Now His Holiness, after having a chat with Saint Peter, will be able to return to where the deep blue meets the endless azure. To that place where spiritual depth and naked bodies intermingle. He will do so without a cassock, simply as Jorge Mario Bergoglio. Stripped of the white robe that, throughout his decade as Christ’s vicar, he tried to rid of all things superfluous. Gone were the traditional red shoes and the gold Fisherman’s Ring. He preferred a silver version instead. The same choice applied to the pectoral cross—he continued wearing the one he had as cardinal.

That the Argentine would be different from his predecessors became clear on the evening of March 13, 2013. St. Peter’s Square was packed. The fifth ballot in the Sistine Chapel resulted in the white smoke. Cardinal Jean-Louis Tauran made the announcement: “Annuntio vobis gaudium magnum: Habemus Papam […] Franciscum,” he declared at 7:06 p.m., introducing the world to its new pontiff.

Revolutionary in form and substance from the very first minutes. In form, because he appeared on the Loggia of Blessings dressed only in white, without the red mozzetta fastened over the chest with buttons, worn by all his predecessors. In substance, for the name he chose: Francis, after Francis of Assisi, patron saint of Italy, who chose a life of poverty despite being born into one of the richest families of his city. “A man of poverty, a man of peace. A man who loves and protects Creation,” he told 5,000 journalists during his first press conference. He chose the name because, as he explained on the same occasion, his vision of the Church was “a poor Church for the poor.”

He was the first Jesuit to become Pope, from the order founded in the early 1500s by Ignatius of Loyola. In 1773, Clement XIV suppressed the order for political reasons. Jesuits—people before priests—have never sought convenient positions and, for that reason, have often been unpalatable to many, like Bergoglio, fully embodying the style of the Society of Jesus. Among the spiritual exercises created by St. Ignatius during his convalescence from a leg wound sustained during the siege of Pamplona in 1521—he was a soldier before converting—the one that resonates most with the Argentine is called ‘The Two Standards.’ One must close their eyes and imagine a battlefield with two armies facing each other.

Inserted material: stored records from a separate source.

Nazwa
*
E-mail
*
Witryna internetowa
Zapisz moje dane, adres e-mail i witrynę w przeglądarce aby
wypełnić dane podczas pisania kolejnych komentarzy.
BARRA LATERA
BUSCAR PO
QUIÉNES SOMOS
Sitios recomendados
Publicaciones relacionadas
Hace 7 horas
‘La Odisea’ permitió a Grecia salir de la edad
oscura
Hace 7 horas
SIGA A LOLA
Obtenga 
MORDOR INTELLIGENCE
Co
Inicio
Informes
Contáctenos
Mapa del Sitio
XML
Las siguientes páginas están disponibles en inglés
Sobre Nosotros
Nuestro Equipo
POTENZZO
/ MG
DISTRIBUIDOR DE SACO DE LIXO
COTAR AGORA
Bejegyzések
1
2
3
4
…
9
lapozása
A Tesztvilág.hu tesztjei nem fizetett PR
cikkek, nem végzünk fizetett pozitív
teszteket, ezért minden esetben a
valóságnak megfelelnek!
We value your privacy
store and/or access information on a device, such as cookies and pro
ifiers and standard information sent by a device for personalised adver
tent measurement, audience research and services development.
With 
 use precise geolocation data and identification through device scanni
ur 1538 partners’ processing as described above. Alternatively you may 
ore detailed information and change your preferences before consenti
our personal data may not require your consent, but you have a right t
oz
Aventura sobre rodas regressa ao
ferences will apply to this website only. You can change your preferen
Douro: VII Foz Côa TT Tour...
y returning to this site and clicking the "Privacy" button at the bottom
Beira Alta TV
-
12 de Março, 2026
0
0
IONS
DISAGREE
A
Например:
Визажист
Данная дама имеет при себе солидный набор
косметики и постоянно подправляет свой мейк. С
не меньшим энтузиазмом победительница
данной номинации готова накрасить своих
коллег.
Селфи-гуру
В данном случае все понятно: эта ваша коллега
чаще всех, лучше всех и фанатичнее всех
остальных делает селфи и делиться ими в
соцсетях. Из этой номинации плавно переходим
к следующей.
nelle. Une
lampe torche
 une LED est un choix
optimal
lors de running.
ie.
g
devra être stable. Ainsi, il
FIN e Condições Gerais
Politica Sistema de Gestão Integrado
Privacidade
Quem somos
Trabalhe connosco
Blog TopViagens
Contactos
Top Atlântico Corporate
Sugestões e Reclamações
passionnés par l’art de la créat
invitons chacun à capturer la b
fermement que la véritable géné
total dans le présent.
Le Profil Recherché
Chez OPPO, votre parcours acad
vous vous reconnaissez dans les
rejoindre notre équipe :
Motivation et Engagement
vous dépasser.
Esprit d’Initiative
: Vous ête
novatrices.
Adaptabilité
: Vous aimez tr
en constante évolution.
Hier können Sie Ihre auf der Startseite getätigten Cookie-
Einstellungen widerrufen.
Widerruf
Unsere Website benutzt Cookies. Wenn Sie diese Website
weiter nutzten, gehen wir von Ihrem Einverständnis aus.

Two great banners waving in the sky and a choice to be made: which side to join.

That’s what he did his entire life: he chose the concreteness of the streets over drawing-room theology, never shying away from the uncomfortable issues his papacy had to face. From the recent war in the Middle East, where he wanted to go to Gaza, to his repeated calls for disarmament, to the offer to mediate in the war in Ukraine, not forgetting his harsh criticisms of the arms industry. From his appeal to “peacefully fight for justice and religious freedom” in defense of persecuted Christians, to his dialogue with the Islamic world and the historic Mass at Zayed Sports City Stadium in Abu Dhabi. His positions on immigration and integration earned him the label of “a leftist,” when they were simply those of a Catholic pope. His stance was firm on pedophilia and ethical issues such as abortion and euthanasia, yet open toward homosexuals: “The Church welcomes everyone, and does not ask how you are.” He also addressed environmental concerns in his encyclical Laudato si’.

The reality is that Pope Francis represented something different. From the first words he spoke to the last ones he wrote in his will: “The tomb must be in the ground; simple, without particular decoration, with only the inscription: Franciscus.”